# Prompt
Find the line with "2. Become familiar with many types of music." in the data below, then restate it and all remaining lines exactly, adding nothing.

# Records drawn from a dataset
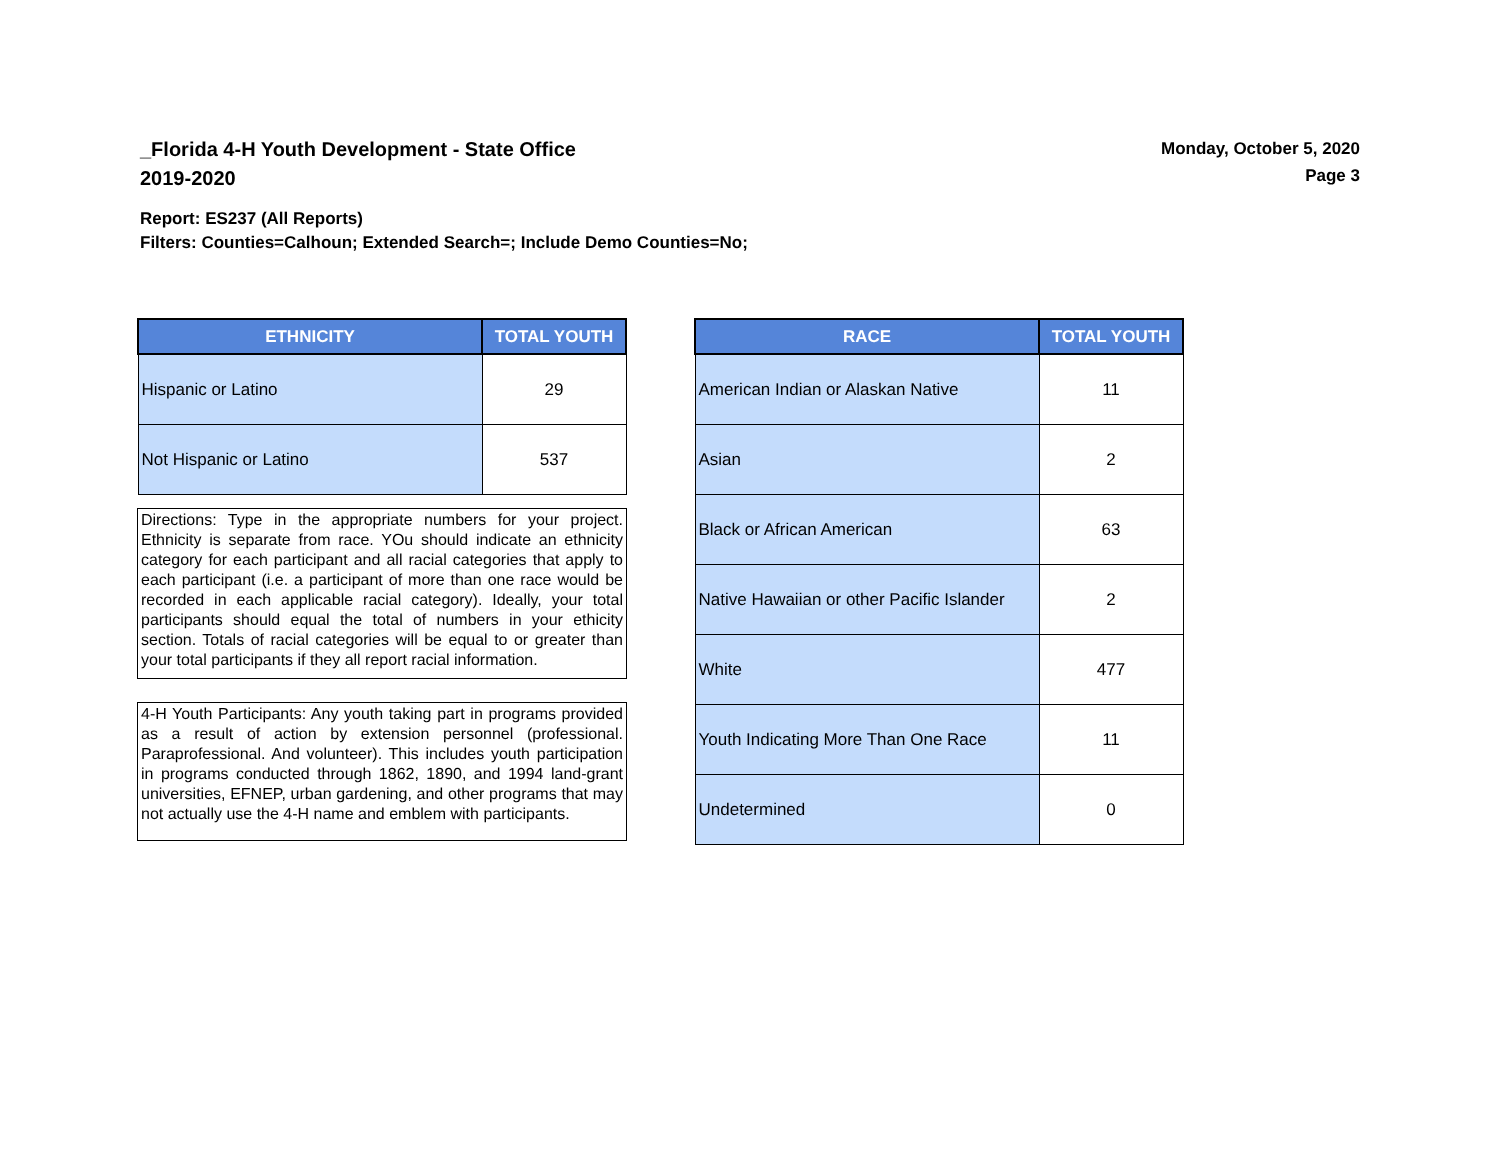_Florida 4-H Youth Development - State Office
2019-2020
Monday, October 5, 2020
Page 3
Report: ES237 (All Reports)
Filters: Counties=Calhoun; Extended Search=; Include Demo Counties=No;
| ETHNICITY | TOTAL YOUTH |
| --- | --- |
| Hispanic or Latino | 29 |
| Not Hispanic or Latino | 537 |
Directions: Type in the appropriate numbers for your project. Ethnicity is separate from race. YOu should indicate an ethnicity category for each participant and all racial categories that apply to each participant (i.e. a participant of more than one race would be recorded in each applicable racial category). Ideally, your total participants should equal the total of numbers in your ethicity section. Totals of racial categories will be equal to or greater than your total participants if they all report racial information.
4-H Youth Participants: Any youth taking part in programs provided as a result of action by extension personnel (professional. Paraprofessional. And volunteer). This includes youth participation in programs conducted through 1862, 1890, and 1994 land-grant universities, EFNEP, urban gardening, and other programs that may not actually use the 4-H name and emblem with participants.
| RACE | TOTAL YOUTH |
| --- | --- |
| American Indian or Alaskan Native | 11 |
| Asian | 2 |
| Black or African American | 63 |
| Native Hawaiian or other Pacific Islander | 2 |
| White | 477 |
| Youth Indicating More Than One Race | 11 |
| Undetermined | 0 |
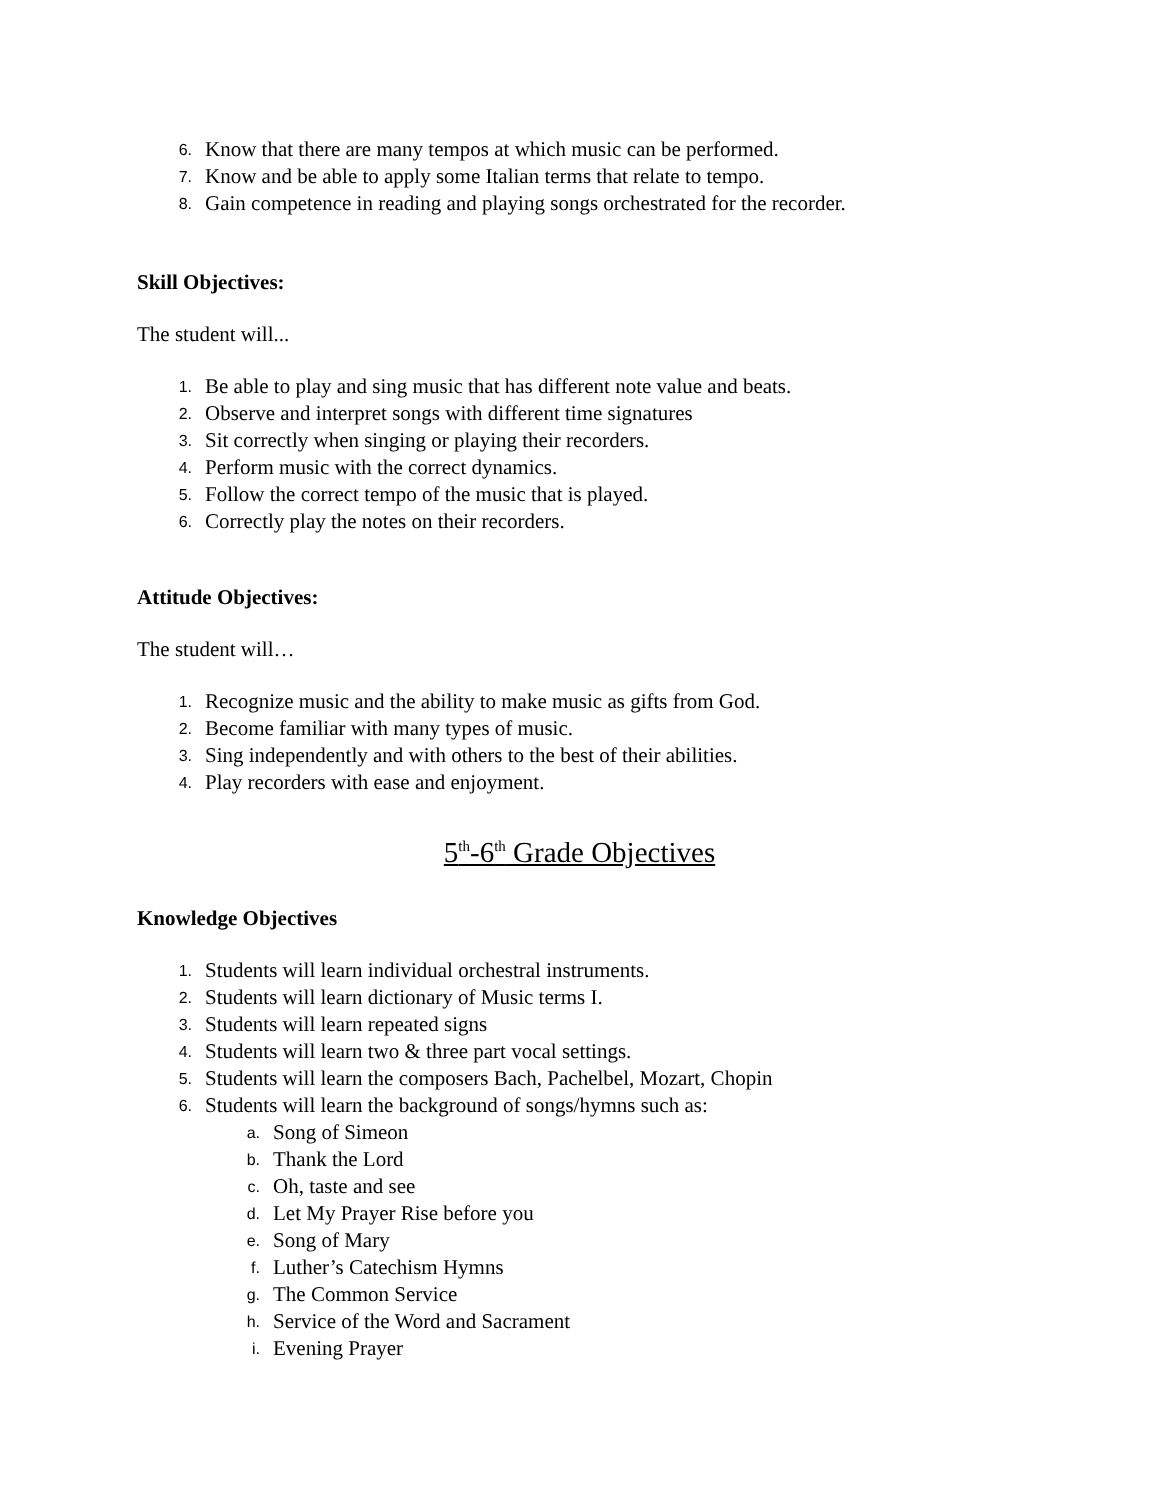6. Know that there are many tempos at which music can be performed.
7. Know and be able to apply some Italian terms that relate to tempo.
8. Gain competence in reading and playing songs orchestrated for the recorder.
Skill Objectives:
The student will...
1. Be able to play and sing music that has different note value and beats.
2. Observe and interpret songs with different time signatures
3. Sit correctly when singing or playing their recorders.
4. Perform music with the correct dynamics.
5. Follow the correct tempo of the music that is played.
6. Correctly play the notes on their recorders.
Attitude Objectives:
The student will…
1. Recognize music and the ability to make music as gifts from God.
2. Become familiar with many types of music.
3. Sing independently and with others to the best of their abilities.
4. Play recorders with ease and enjoyment.
5<sup>th</sup>-6<sup>th</sup> Grade Objectives
Knowledge Objectives
1. Students will learn individual orchestral instruments.
2. Students will learn dictionary of Music terms I.
3. Students will learn repeated signs
4. Students will learn two & three part vocal settings.
5. Students will learn the composers Bach, Pachelbel, Mozart, Chopin
6. Students will learn the background of songs/hymns such as:
a. Song of Simeon
b. Thank the Lord
c. Oh, taste and see
d. Let My Prayer Rise before you
e. Song of Mary
f. Luther’s Catechism Hymns
g. The Common Service
h. Service of the Word and Sacrament
i. Evening Prayer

# Solution for this task
2. Become familiar with many types of music.
3. Sing independently and with others to the best of their abilities.
4. Play recorders with ease and enjoyment.
5<sup>th</sup>-6<sup>th</sup> Grade Objectives
Knowledge Objectives
1. Students will learn individual orchestral instruments.
2. Students will learn dictionary of Music terms I.
3. Students will learn repeated signs
4. Students will learn two & three part vocal settings.
5. Students will learn the composers Bach, Pachelbel, Mozart, Chopin
6. Students will learn the background of songs/hymns such as:
a. Song of Simeon
b. Thank the Lord
c. Oh, taste and see
d. Let My Prayer Rise before you
e. Song of Mary
f. Luther’s Catechism Hymns
g. The Common Service
h. Service of the Word and Sacrament
i. Evening Prayer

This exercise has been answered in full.